It must have something to do with the hot water.
I, MS, now formally declare that I will not grow up to be a gold digger. I came upon this decision in an life altering fifteen minutes (during my shower).
I mean, for me, money has the equivalence of happiness. One can assume the role of the other, and they are completely interchangeable, if not meshed together. But, really, I'd rather spend my own hard-worked money cuz I think I'll just feel guilty if I use others'. Plus, depending on other people for money has that unstable factor of them leaving you. Why walk a tightrope when I can reap what I hoe? No pun intended.
It's not that being an arriviste fazes me (even though I'll rhyme with 'hairy beast'), it's really the stablility factor. And how can I possibly be happy if I have to manipulate others for an income? Cue the sentimental music. I'm going to follow where my passions lead me, instead of tramping behind my avarice. Again, no pun intended.
Some other interesting, short-term life-altering things happened in the shower.

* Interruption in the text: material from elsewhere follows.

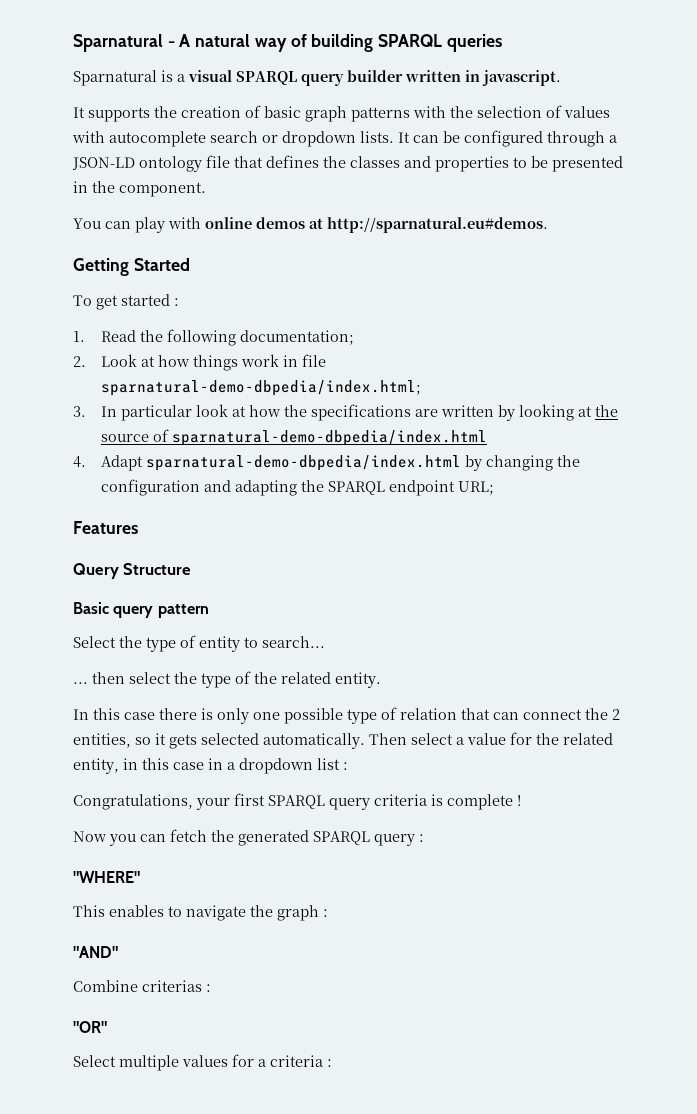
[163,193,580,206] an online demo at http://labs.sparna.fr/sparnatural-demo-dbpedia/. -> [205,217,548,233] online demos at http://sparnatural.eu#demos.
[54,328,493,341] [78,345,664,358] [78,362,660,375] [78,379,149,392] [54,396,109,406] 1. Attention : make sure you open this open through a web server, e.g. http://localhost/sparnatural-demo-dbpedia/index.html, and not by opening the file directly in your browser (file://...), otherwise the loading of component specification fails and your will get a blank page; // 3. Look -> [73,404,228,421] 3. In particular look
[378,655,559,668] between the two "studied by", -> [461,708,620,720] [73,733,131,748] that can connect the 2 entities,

I shampooed my hair and piled the whole mess on top of my head, then yelled for my mom to come in.
"This," I declared as I appeared to her stark naked with soap dripping down, "is what I would look like with short hair. Waddya think?"
"It makes you look like you have man shoulders."
Ignoring this, I looked into the long mirror directly opposite my shower. My carefully cultivated waistline from the last few weeks of dieting has disappeared under recent lax eating habits. "Look, I'm streamlined," I complained.
"And you're kind of sagging." She glanced briefly at my chest.
I snapped the shower curtain close.
You know what? As soon as my nose unclogs itself, I'm going to return to my exercise routine.
Oh, and I have a candidate for the summer fling. Well...I have candidates in consideration. Until I have more info on them, nothing is sure.